Mind-reading, agelessness…both qualities are enough to at least make Yadier Molina seem special. There are many other qualities that Yadi has that make him one of the greatest players to don the Cardinals uniform, but there is one more characteristic that Yadi has that may convince you that Yadier Molina is, indeed, a superhero. This characteristic is leadership. A lot of players are leaders, so how does this quality in particular make Yadi a superhero? Allow me to elaborate.

Yadi’s on-the-field leadership is second to none. The trust that his pitchers have in him is something that has kept the Cardinals afloat during the Wild Card chase. When Yadi is absent for any period of time, the tone of the game changes dramatically. This is not to say that Yadi’s backups aren’t perfectly capable catchers. Francisco Pena, the Cardinals current backup for Yadi, is a very good catcher and might be starting for some other teams. Carson Kelly, when given opportunities, has shown some promise. The simple fact of the matter, though, is that they aren’t Yadi. When the Cardinals need someone to come through, Yadi never fails to do so. Finding a replacement for Yadi is impossible because he is one of the most irreplaceable players in baseball.

Even when he isn’t playing for the Cardinals, he is a leader. This was observed in the 2013 and 2017 World Baseball Classics. In 2013, Yadi was given credit for taking a Puerto Rican team, full of “nobody” pitchers, and leading them to the championship game against Japan. Even though they lost the gold medal game, they brought back a silver medal to Puerto Rico. In 2017, Yadi took the WBC by storm. This performance by Yadi in 2017 was somehow even more impressive than his performance in 2013, mostly because of Yadi’s age and the doubt surrounding his abilities entering Spring Training in 2017. Molina was the clear captain of the Puerto Rican club, leading them to an undefeated record throughout the contest. He was named MVP of the pool that Puerto Rico was in, and likely would have been named the MVP of the 2017 WBC if his team would have been able to defeat the USA in the gold medal game. Once again, Puerto Rico came up just short and took home a silver medal, their only loss of the 2017 World Baseball Classic.

It doesn’t stop on the field, either. When Hurricane Maria hit Puerto Rico in late September of 2017, Yadi immediately began fundraising. When the season ended early for the Cardinals for the second straight season, most players went back to their homes and rested. Molina did not.
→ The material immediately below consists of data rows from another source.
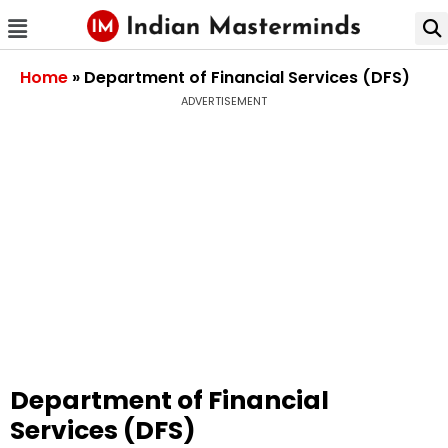
Home
»
Department of Financial Services (DFS)
ADVERTISEMENT
Department of Financial
Services (DFS)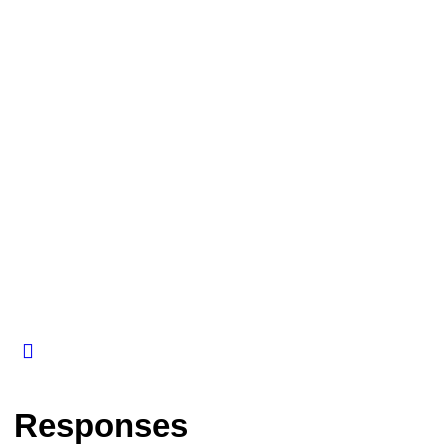
Responses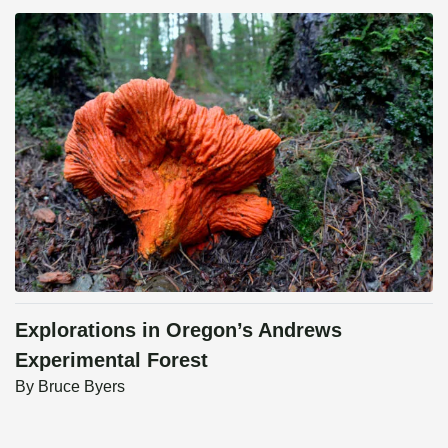
Explorations in Oregon’s Andrews
Experimental Forest
By
Bruce Byers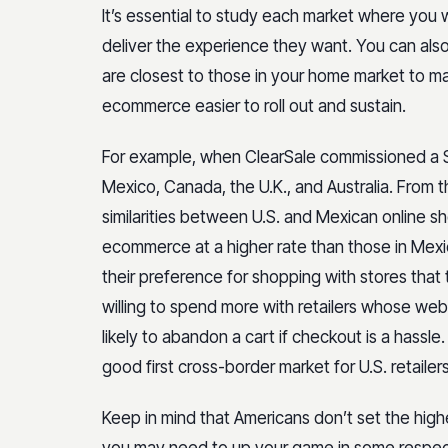
It’s essential to study each market where you
deliver the experience they want. You can als
are closest to those in your home market to mak
ecommerce easier to roll out and sustain.
For example, when ClearSale commissioned a S
Mexico, Canada, the U.K., and Australia. From 
similarities between U.S. and Mexican online
ecommerce at a higher rate than those in Mexi
their preference for shopping with stores tha
willing to spend more with retailers whose web
likely to abandon a cart if checkout is a hassl
good first cross-border market for U.S. retailers
Keep in mind that Americans don’t set the highe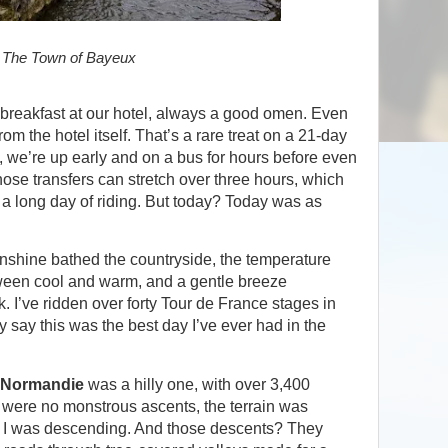
The Town of Bayeux
 breakfast at our hotel, always a good omen. Even
rom the hotel itself. That’s a rare treat on a 21-day
, we’re up early and on a bus for hours before even
ose transfers can stretch over three hours, which
o a long day of riding. But today? Today was as
shine bathed the countryside, the temperature
tween cool and warm, and a gentle breeze
 I’ve ridden over forty Tour de France stages in
y say this was the best day I’ve ever had in the
 Normandie
was a hilly one, with over 3,400
e were no monstrous ascents, the terrain was
g, I was descending. And those descents? They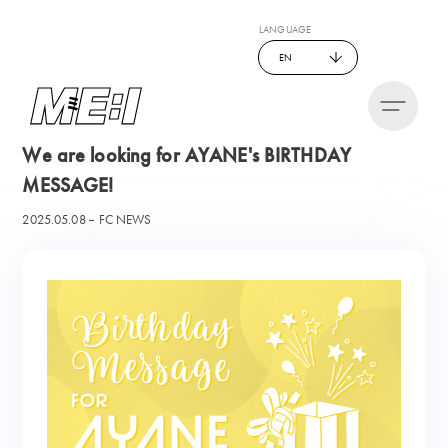
LANGUAGE
EN
We are looking for AYANE's BIRTHDAY
MESSAGE!
2025.05.08
FC NEWS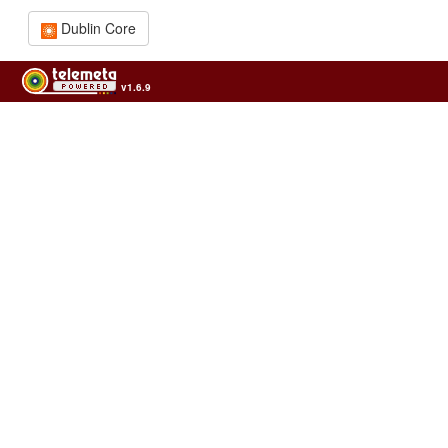
Dublin Core
v1.6.9
Usage of the archives in the respect of cultural heritage of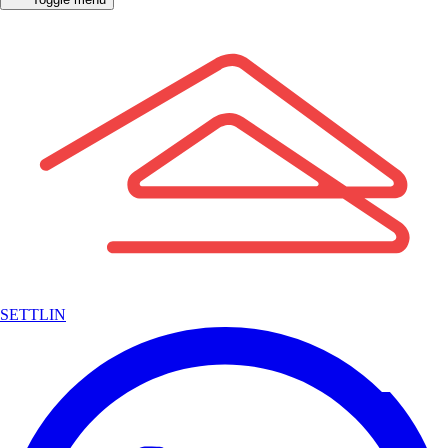
SETTLIN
As soon as he could, Molina made his way down to his devastated homeland. Yadi and volunteers for Fundacion 4 hand-delivered hundreds of thousands of dollars in supplies to the Puerto Rican people. It was no surprise when earlier this month, it was announced that Molina is the Cardinals’ nomination for the Roberto Clemente Award.

No, Yadi can’t climb walls like a spider, nor does he have super strength (that we know of). However, he is seemingly ageless, has so much baseball knowledge that it appears he can read minds, and can lead any team regardless of the situation and turn them into something great. Maybe in some other cities and on some other teams, there are players that can claim that they can control the game or that any team would be better off with them on it than without. Even so, none of them can claim that they can do what Yadi has already done, and that’s what makes him legendary.

In St. Louis, a superhero does not wear a cape; he wears a mask.